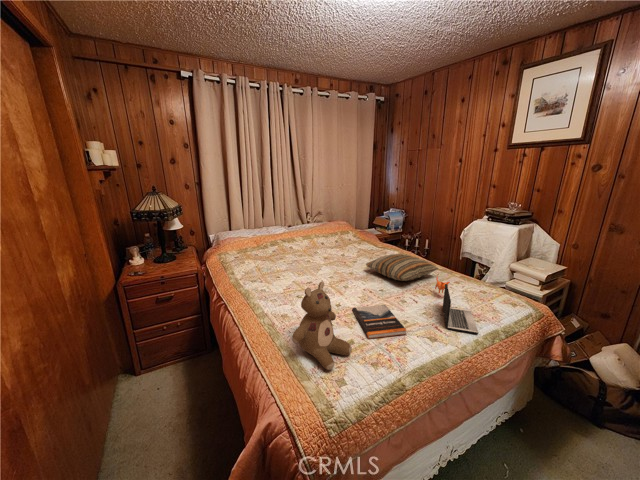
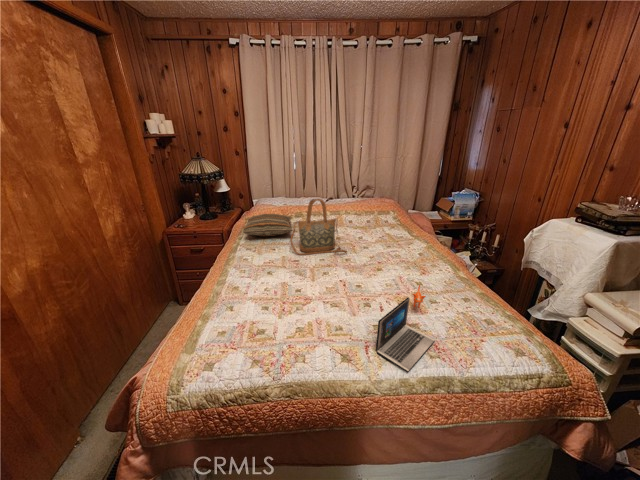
handbag: none [299,223,348,277] -> present [290,199,347,255]
pillow: present [366,254,438,281] -> present [243,214,292,236]
stuffed bear: present [292,281,352,370] -> none [189,264,252,352]
book: present [352,305,407,338] -> none [279,297,336,342]

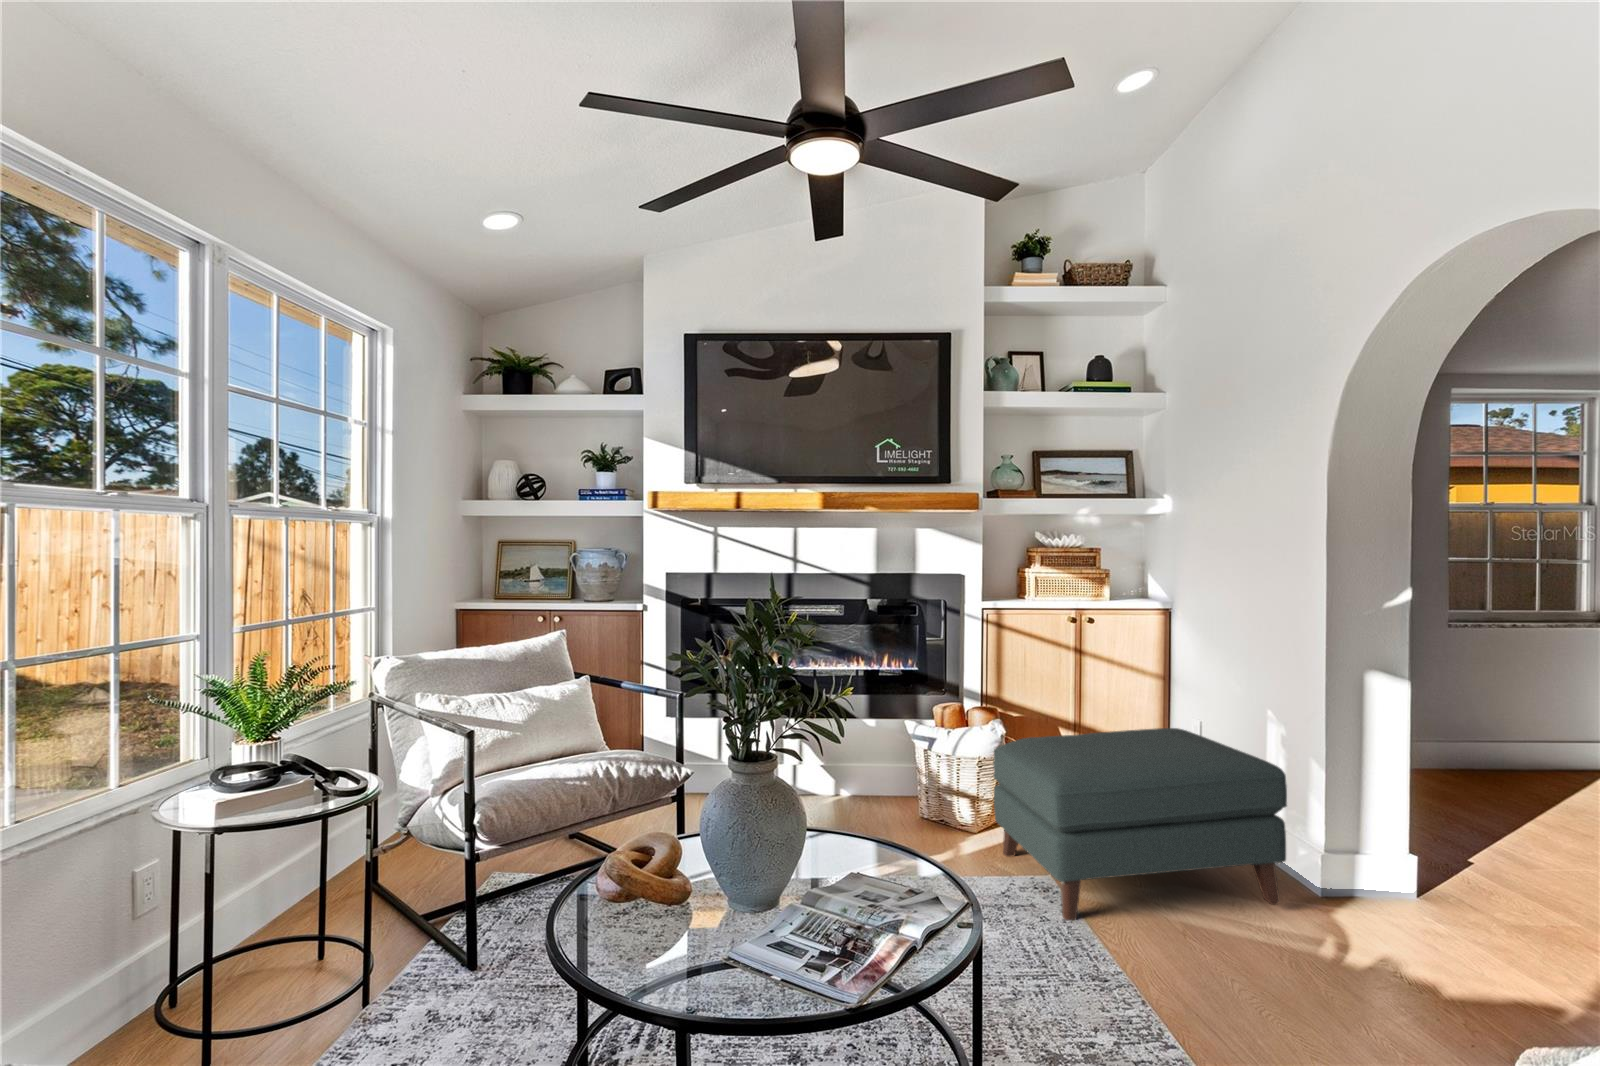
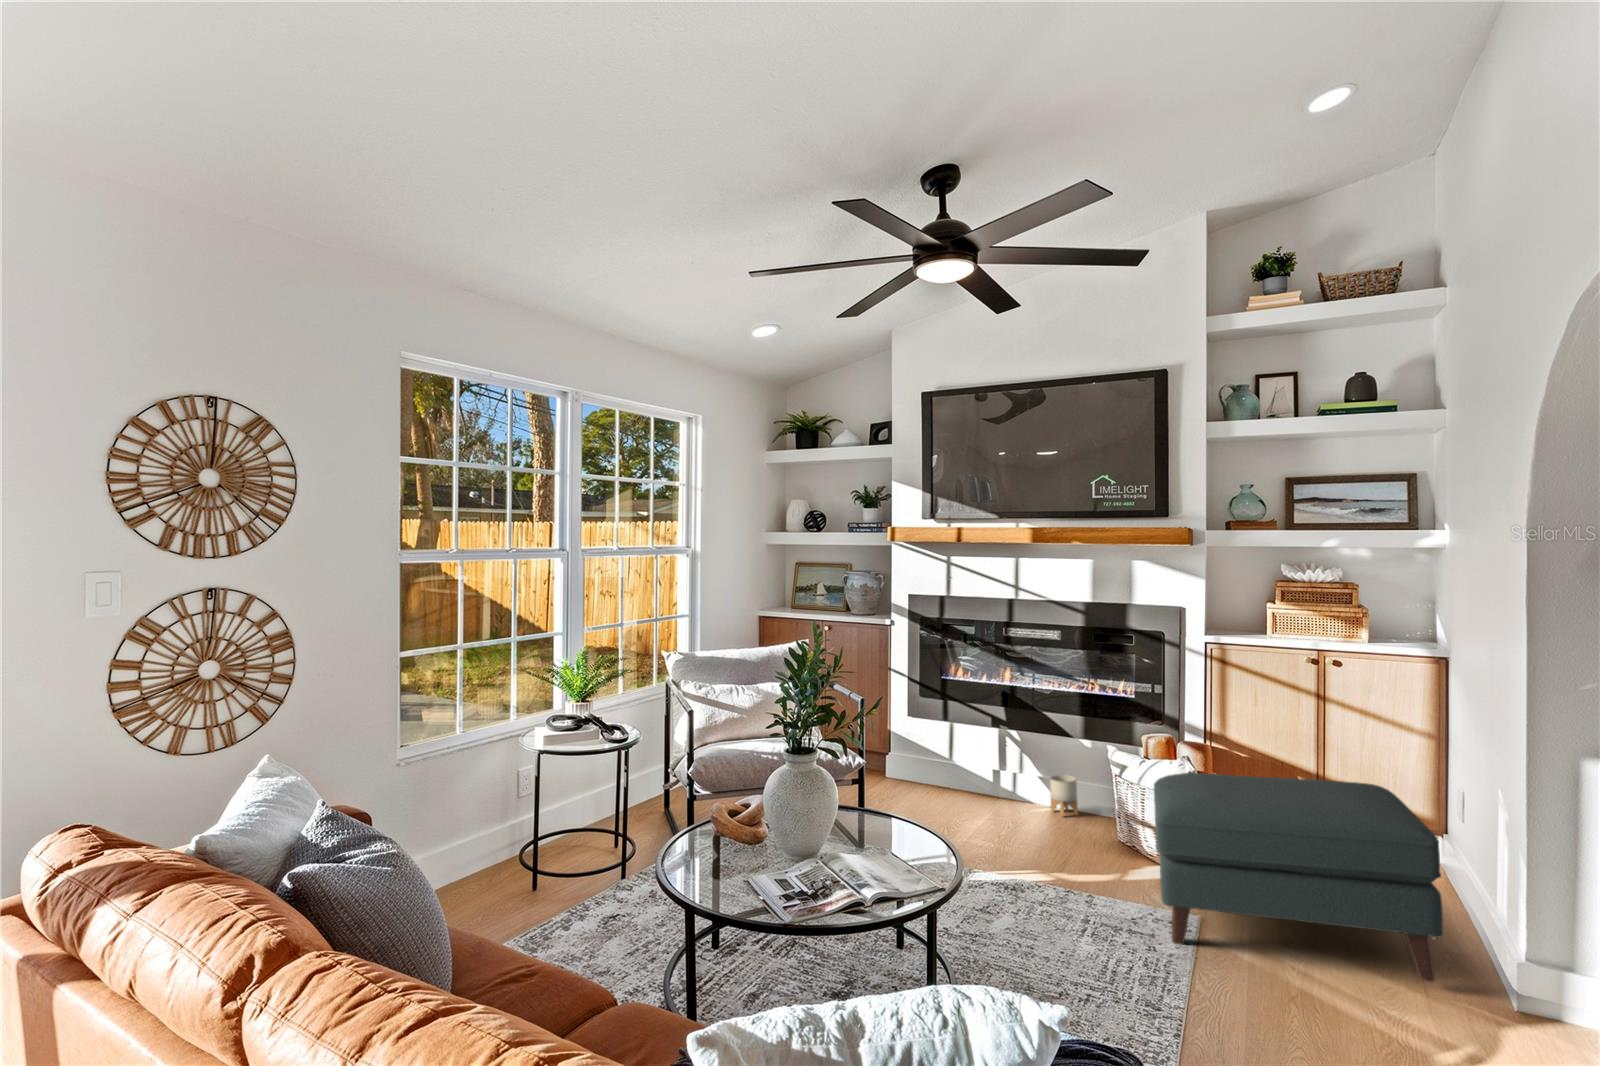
planter: none [839,759,868,804] -> present [1050,775,1078,817]

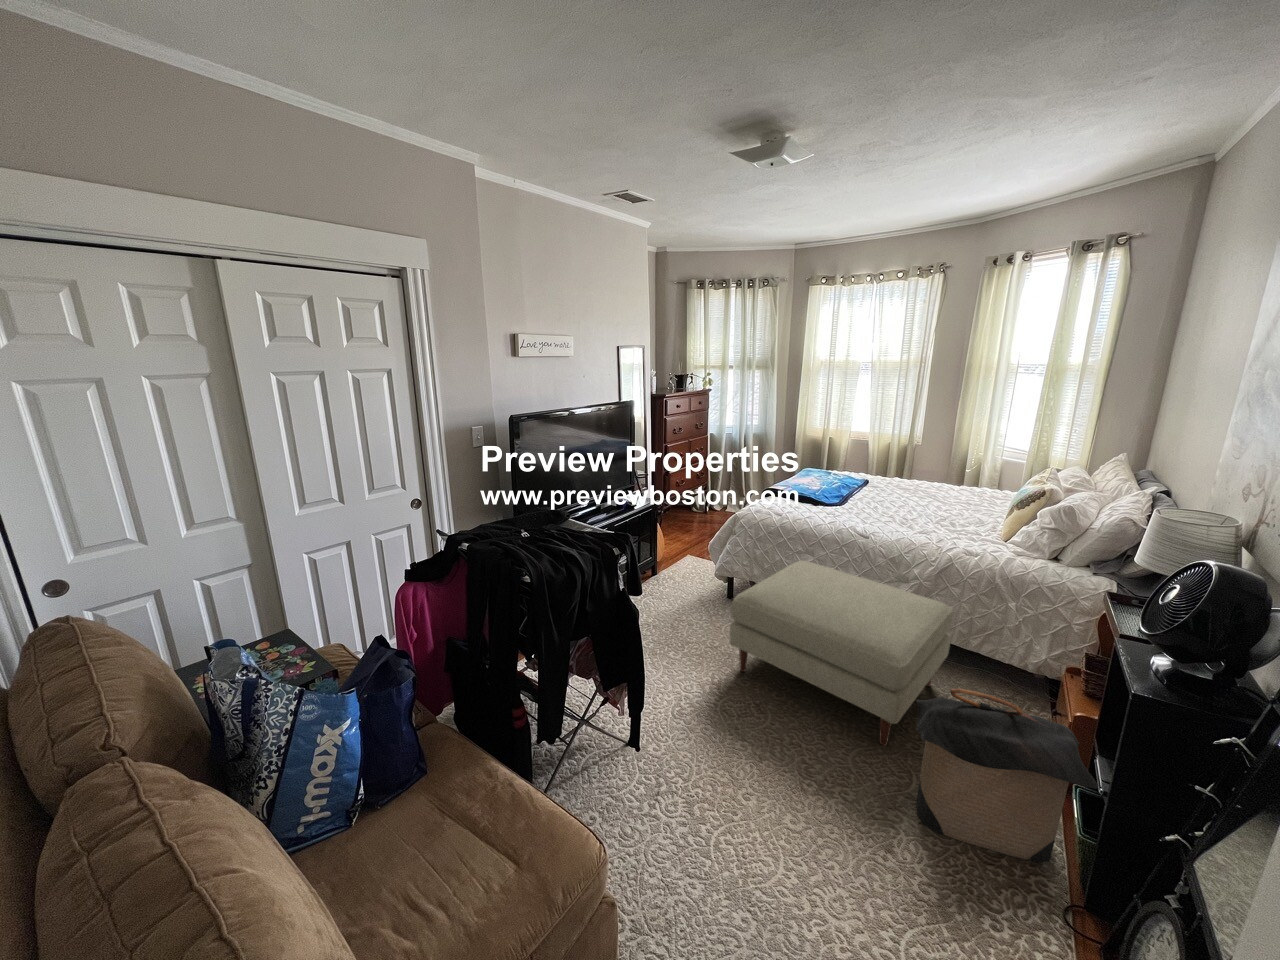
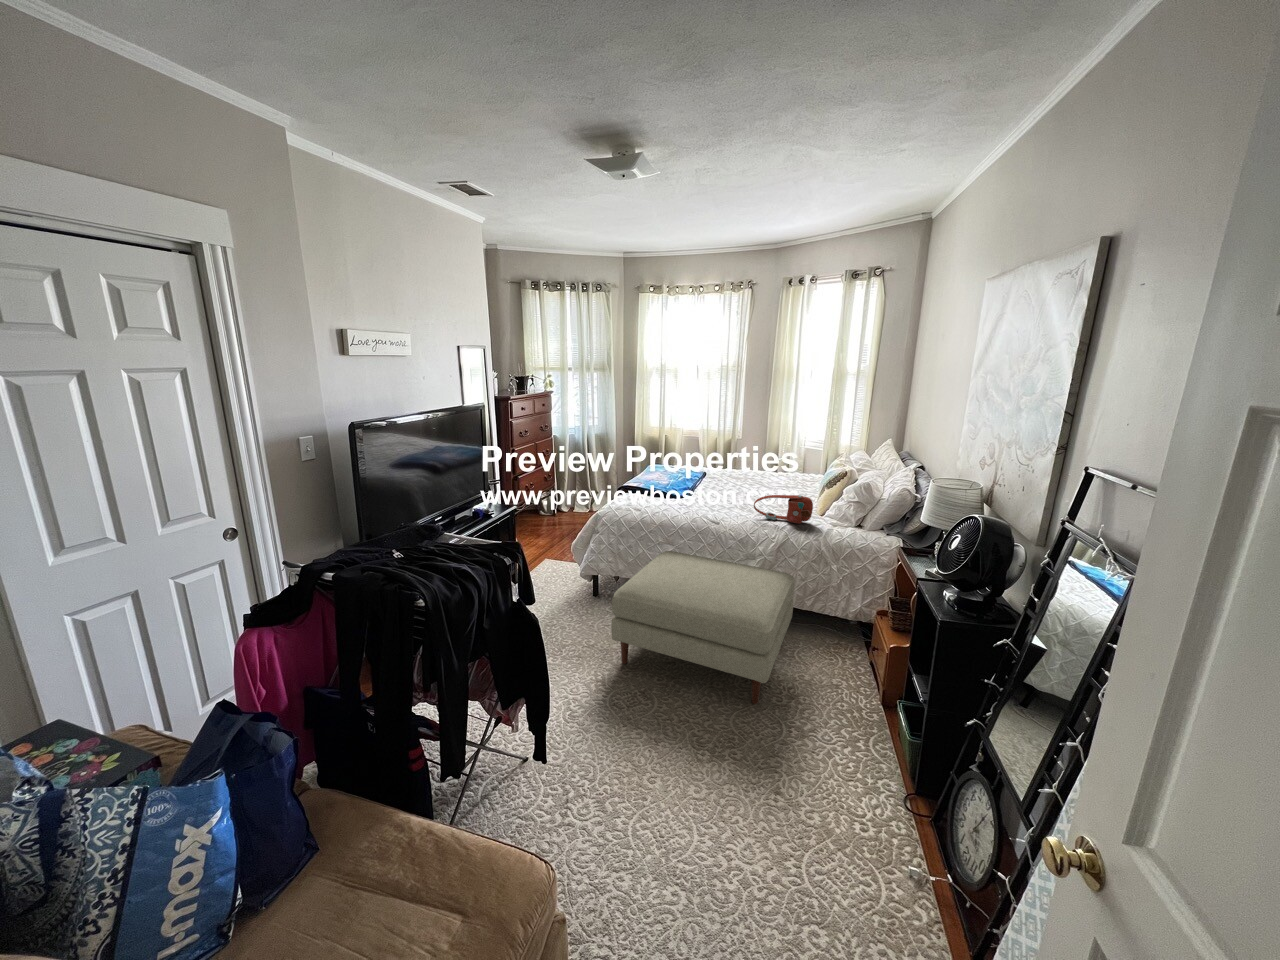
handbag: none [911,510,990,547] -> present [754,495,813,524]
laundry hamper: present [916,689,1098,863] -> none [785,641,917,769]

_Task goal_
Search the data for the string "handbag" and copy every line where it appears.

_Solution to this task_
handbag: none [299,223,348,277] -> present [290,199,347,255]
handbag: none [911,510,990,547] -> present [754,495,813,524]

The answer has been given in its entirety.